We wtorek (9 listopada) po południu w Wyszecinie doszło do śmiertelnego wypadku samochodowego. Jak informuje policja, na miejscu zginął 48-letni mieszkaniec powiatu wejherowskiego. Mężczyzna najprawdopodobniej nie dostosował prędkości do warunków panujących na drodze i uderzył w drzewo.
O wypadku pisaliśmy tutaj.
Policjanci zgłoszenie o zdarzeniu drogowym przy ul. Ofiar Stutthofu w Wyszecinie otrzymali o około godziny 16:00.

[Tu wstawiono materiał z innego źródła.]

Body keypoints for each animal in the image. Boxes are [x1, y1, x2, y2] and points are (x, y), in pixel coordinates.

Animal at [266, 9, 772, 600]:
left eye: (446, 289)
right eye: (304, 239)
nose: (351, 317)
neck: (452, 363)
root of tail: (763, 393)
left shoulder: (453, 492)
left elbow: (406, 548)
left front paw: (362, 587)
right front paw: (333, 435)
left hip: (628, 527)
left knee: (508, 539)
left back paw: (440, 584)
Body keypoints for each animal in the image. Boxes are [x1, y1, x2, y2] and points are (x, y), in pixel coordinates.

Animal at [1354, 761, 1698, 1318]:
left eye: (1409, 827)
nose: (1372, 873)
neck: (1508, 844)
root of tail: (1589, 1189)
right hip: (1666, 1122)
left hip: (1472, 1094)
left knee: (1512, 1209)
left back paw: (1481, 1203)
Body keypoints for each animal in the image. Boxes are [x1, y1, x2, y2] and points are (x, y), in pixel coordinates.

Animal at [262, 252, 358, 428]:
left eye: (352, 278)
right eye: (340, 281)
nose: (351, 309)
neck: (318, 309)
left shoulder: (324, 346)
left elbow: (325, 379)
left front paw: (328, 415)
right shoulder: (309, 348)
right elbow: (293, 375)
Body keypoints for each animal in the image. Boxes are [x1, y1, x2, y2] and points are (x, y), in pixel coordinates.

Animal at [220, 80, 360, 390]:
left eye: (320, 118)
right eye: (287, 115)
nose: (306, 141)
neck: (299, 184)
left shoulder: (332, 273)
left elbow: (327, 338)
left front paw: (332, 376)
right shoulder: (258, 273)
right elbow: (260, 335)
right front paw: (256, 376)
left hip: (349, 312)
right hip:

— Funkcjonariusze ruchu drogowego po przyjeździe na miejsce potwierdzili, że doszło do wypadku z udziałem samochodu osobowego renault. Ten wypadek, jak się okazało, był śmiertelny. 48-letni kierowca z powiatu wejherowskiego zginął na miejscu – informuje asp. sztab. Anetta Potrykus, oficer prasowy wejherowskiej komendy.
Mundurowi zabezpieczyli miejsce zdarzenia, wykonali oględziny oraz ustalali okoliczności zdarzenia. Na miejsce przyjechał tez prokurator, który nadzorował czynności wykonywane przez policjantów.
— Ze wstępnych okoliczności wynika, że prawdopodobnie kierowca nie dostosował prędkości do warunków panujących na drodze, w wyniku czego zjechał na pobocze i uderzył w przydrożne drzewo – dodaje Potrykus.
Byli także technik kryminalistyki, biegły lekarz medycyny sądowej i biegły specjalista z zakresu rekonstrukcji wypadków drogowych.